NVIDIA TESLA V100 GPU COMPUTING FOR DEEP LEARNING AND AI
In the current technological world, Artificial Intelligence (AI) and Deep Learning (DL) have become very hot topics catching the attention and excitement of many. Data analysts, data scientists, researchers and engineers are working relentlessly and also excitedly in making their AI and DL computation or training faster and more accurate by adopting all possible tools. There is no doubt that, Nvidia’s GPU processor, especially the latest Nvidia Tesla® V100 Tensor core, is the most powerful computing resources for AI and DL experts in 2018.
NUS users will be able to run their AI/DL related training on GPU systems powered by the latest Nvidia GPUs. This is easily accessed within campus. Please read on to find out more.
What are the GPU Systems to Be Introduced?

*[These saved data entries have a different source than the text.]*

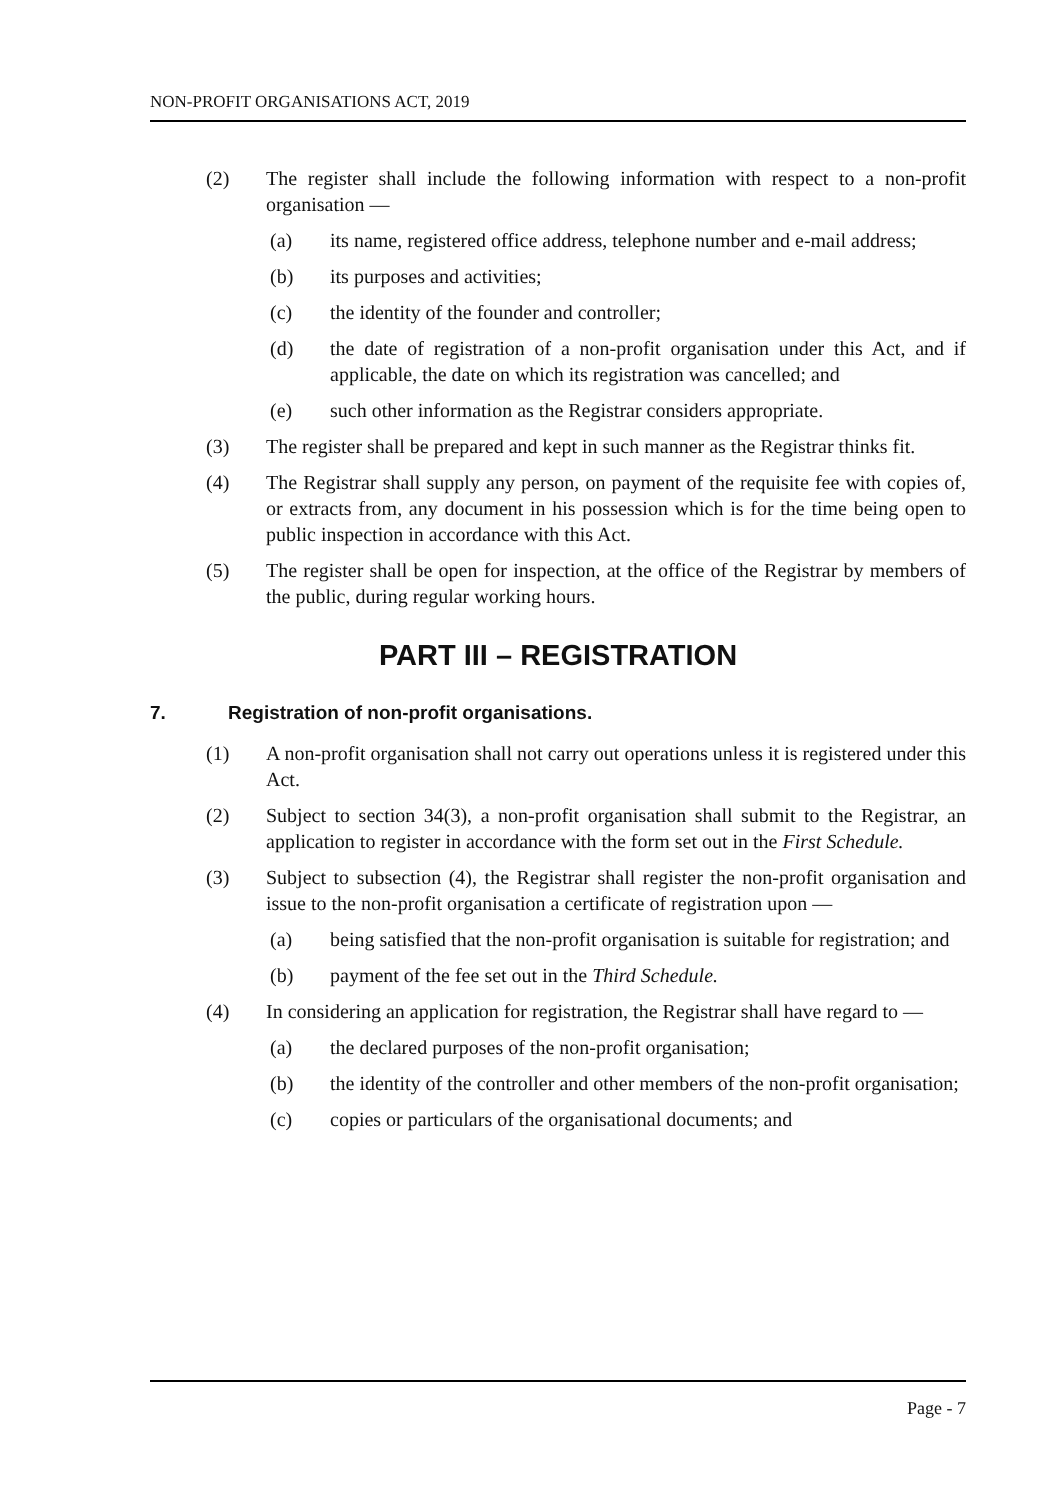NON-PROFIT ORGANISATIONS ACT, 2019
(2) The register shall include the following information with respect to a non-profit organisation —
(a) its name, registered office address, telephone number and e-mail address;
(b) its purposes and activities;
(c) the identity of the founder and controller;
(d) the date of registration of a non-profit organisation under this Act, and if applicable, the date on which its registration was cancelled; and
(e) such other information as the Registrar considers appropriate.
(3) The register shall be prepared and kept in such manner as the Registrar thinks fit.
(4) The Registrar shall supply any person, on payment of the requisite fee with copies of, or extracts from, any document in his possession which is for the time being open to public inspection in accordance with this Act.
(5) The register shall be open for inspection, at the office of the Registrar by members of the public, during regular working hours.
PART III – REGISTRATION
7. Registration of non-profit organisations.
(1) A non-profit organisation shall not carry out operations unless it is registered under this Act.
(2) Subject to section 34(3), a non-profit organisation shall submit to the Registrar, an application to register in accordance with the form set out in the First Schedule.
(3) Subject to subsection (4), the Registrar shall register the non-profit organisation and issue to the non-profit organisation a certificate of registration upon —
(a) being satisfied that the non-profit organisation is suitable for registration; and
(b) payment of the fee set out in the Third Schedule.
(4) In considering an application for registration, the Registrar shall have regard to —
(a) the declared purposes of the non-profit organisation;
(b) the identity of the controller and other members of the non-profit organisation;
(c) copies or particulars of the organisational documents; and
Page - 7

Five GPU servers will be introduced to support AI/DL trainings and research computation in NUS. The configuration of each GPU server includes:
• Four Nvidia Tesla® V100 GPU cards, powered by Nvidia Volta architecture with 640 Tensor cores, 5,120 CUDA cores and 32GB GPU memory each;
• NVLink interconnect for GPU cards, giving a interconnect bandwidth of 300GB/sec;
• DDR4 system memory of 384GB; and
• NVMeTM SSD storage with maximum 6TB usable space
In total, the upcoming five GPU servers will provide 20 GPUs for running AI/DL trainings. Using any one GPU server, all four Tesla® V100 GPU processors and total 128GB GPU memory can be utilised for a single complex training.
Why is GPU System “Good”?
NVIDIA® Tesla® V100 Tensor Core is the most advanced data center GPU built to accelerate AI and deep learning. The powerful computing performance is critical for data scientists and researchers to work on recognising speech when training virtual personal assistants and teaching autonomous cars to drive. These are complex challenges with AI and it requires tdeep learning training models that are exponentially growing in complexity. In addition, it demonstrates better performance for traditional High Performance Computing (HPC) applications and graphics visualisation as well. It also offers the performance of up to 100 CPUs in a single GPU.
Technical specifications and performace figures of Tesla® V100 GPU using NVLink interconnect are listed in the table below.
Table 1 Technical specifications of Tesla® V100 GPU | |
---|---|
GPU Architecture | NVIDIA Volta |
NVIDIA Tensor Cores | 640 |
NVIDIA CUDA Cores | 5,120 |
GPU Memory | 32GB |
Memory Bandwidth | 900 GB/sec |
Interconnect Bandwidth | 300 GB/sec |
Single-Precision Performance | 15.7 TFLOPS |
Double-Precision Performance | 7.8 TFLOPS |
Tensor Performance | 125 TFLOPS |
Compute APIs | CUDA, DirectCompute, OpenCL, OpenACC |
An in-house benchmark for a typical deep learning training (Workload: ResNet-20) between a CPU server with dual CPU processors (24 cores in total) and a Tesla V100 GPU was done recently. The comparison demonstrated that a Tesla V100 GPU is able to complete the deep learning training for about 9-12 times faster. Another benchmark for a deep learning inference case (Workload: ResNet-50) demonstrated that Tesla V100 is 47 times faster than one Xeon CPU (14 cores).
From the comparison, Tesla V100 GPU outperformed and cut down the computing time significantly for both deep learning training and inference. The outstanding performance enables deep learning users to do their training models faster, and with more accuracy.
When will the GPU Systems to be Available?
The installation of the GPU systems is in progress. The estimated timeline is stated below:
• The pilot phase, will be installed by end Dec 2018
• The actual production phase, by the end of January 2019
How to Access and Use the GPU Systems?
The GPU systems will be accessible for NUS users through the campus network. If your NUS account is not enabled on the central HPC system, please proceed to submit your application here.
AI/DL training can be carried out on GPU systems either in an interactive manner or batch automated manner. The former is mainly for testing and debugging or supervised trainings; while the latter is mainly for large-scale and complex trainings.
Popular deep learning and AI frameworks will be enabled for users, including, but not limited to, TensorFlow, Cafe2, Keras, Pytorch and others. More detailed instructions will be provided when the system is ready.
Who Can Access and Use?
Academic and research visitors can apply to use the systems so long they have project collaborations with an NUS professor.
The upcoming Tesla V100 GPU systems will be available for all NUS staff and students to access and use for AI/DL related training.